To bootstrap using a public relay node, the only required configuration is the one inside the upstream section. You will probably have this configuration already since it's mandatory for almost every Dolos operation.

propertytypeexample
peer_addressstring"preprod-node.world.dev.cardano.org:30000"
network_magicinteger1
is_testnetbooleantrue
  • peer_address: network address of peer node using {host}:{port} syntax.
  • network_magic: the magic number of the network we're connecting to.
  • is_tesnet: flag to indicate if this network is a testent or not.
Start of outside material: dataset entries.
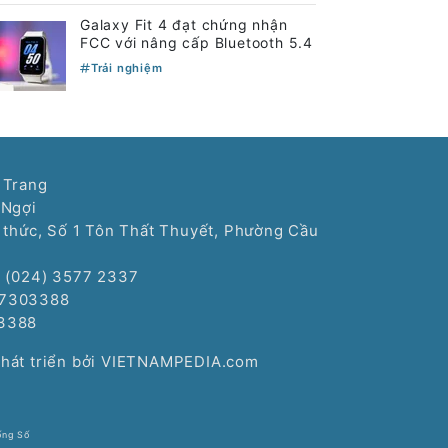
Galaxy Fit 4 đạt chứng nhận
FCC với nâng cấp Bluetooth 5.4
Trải nghiệm
 Trang
 Ngợi
í thức, Số 1 Tôn Thất Thuyết, Phường Cầu
: (024) 3577 2337
77303388
3388
Phát triển bởi VIETNAMPEDIA.com
ống Số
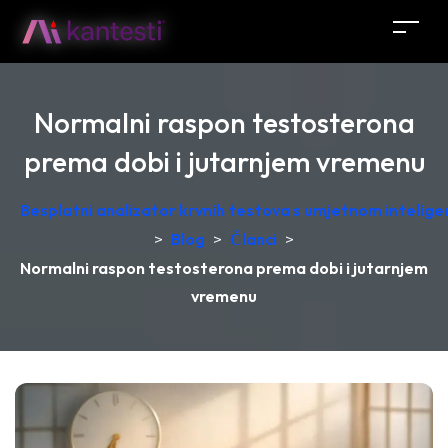
Normalni raspon testosterona
prema dobi i jutarnjem vremenu
Besplatni analizator krvnih testova s umjetnom intelige
>
Blog
>
Članci
>
Normalni raspon testosterona prema dobi i jutarnjem
vremenu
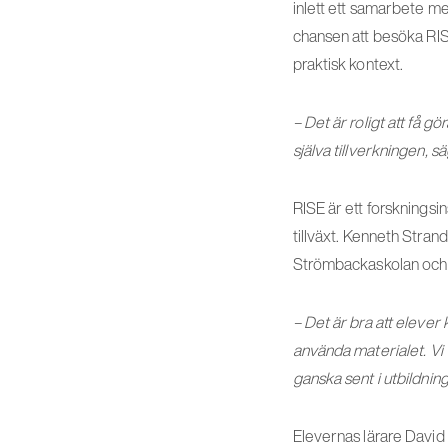
inlett ett samarbete m
chansen att besöka RISE
praktisk kontext.
– Det är roligt att få 
själva tillverkningen, s
RISE är ett forskningsin
tillväxt. Kenneth Stran
Strömbackaskolan och 
– Det är bra att elever 
använda materialet. Vi
ganska sent i utbildnin
Elevernas lärare David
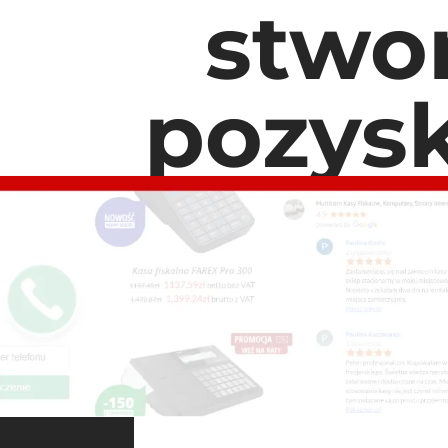
stwo
pozysk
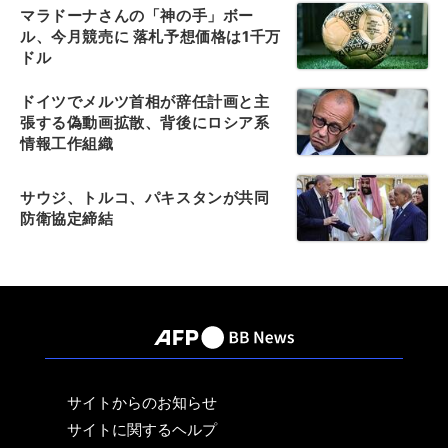
マラドーナさんの「神の手」ボー
ル、今月競売に 落札予想価格は1千万
ドル
ドイツでメルツ首相が辞任計画と主
張する偽動画拡散、背後にロシア系
情報工作組織
サウジ、トルコ、パキスタンが共同
防衛協定締結
サイトからのお知らせ
サイトに関するヘルプ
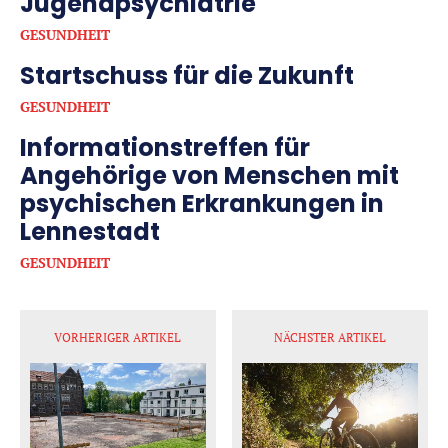
Jugendpsychiatrie
GESUNDHEIT
Startschuss für die Zukunft
GESUNDHEIT
Informationstreffen für
Angehörige von Menschen mit
psychischen Erkrankungen in
Lennestadt
GESUNDHEIT
VORHERIGER ARTIKEL
NÄCHSTER ARTIKEL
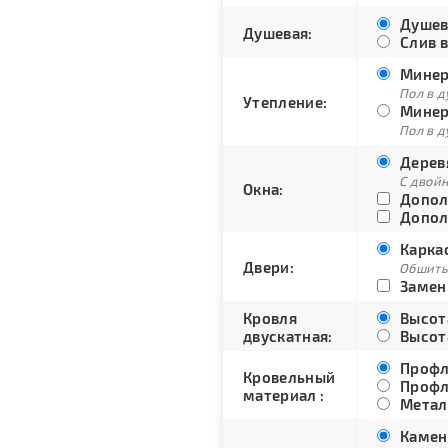
Душев
Душевая:
Слив в
Минера
Пол в д
Утепление:
Минера
Пол в д
Дерев
С двой
Окна:
Допол
Допол
Каркас
Двери:
Обшиты
Замени
Кровля
Высота
двускатная:
Высота
Профл
Кровельный
Профл
материал :
Метал
Каменк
This is how the configuration fragment would look like inside a dolos.toml file:

[upstream]
peer_address = "preprod-node.world.dev.cardano.org:30000"
network_magic = 1
is_testnet = true

If you use the dolos init command to initialize your configuration, these values will be already populated with their defaults for each of the known networks.

Execution

To start the bootstrap procedure, you need to run the following command line:

dolos sync

The process will take from few hours to several days depending on the network. You'll see different log outputs, some lines will indicate the slot of the latest block pulled from the relay node. Compare this value to the tip of the chain as shown in a public explorer to track the overall progress.

The process support resuming from previous runs. You can safely interrupt the process and continue again from where you left off by just running the command again.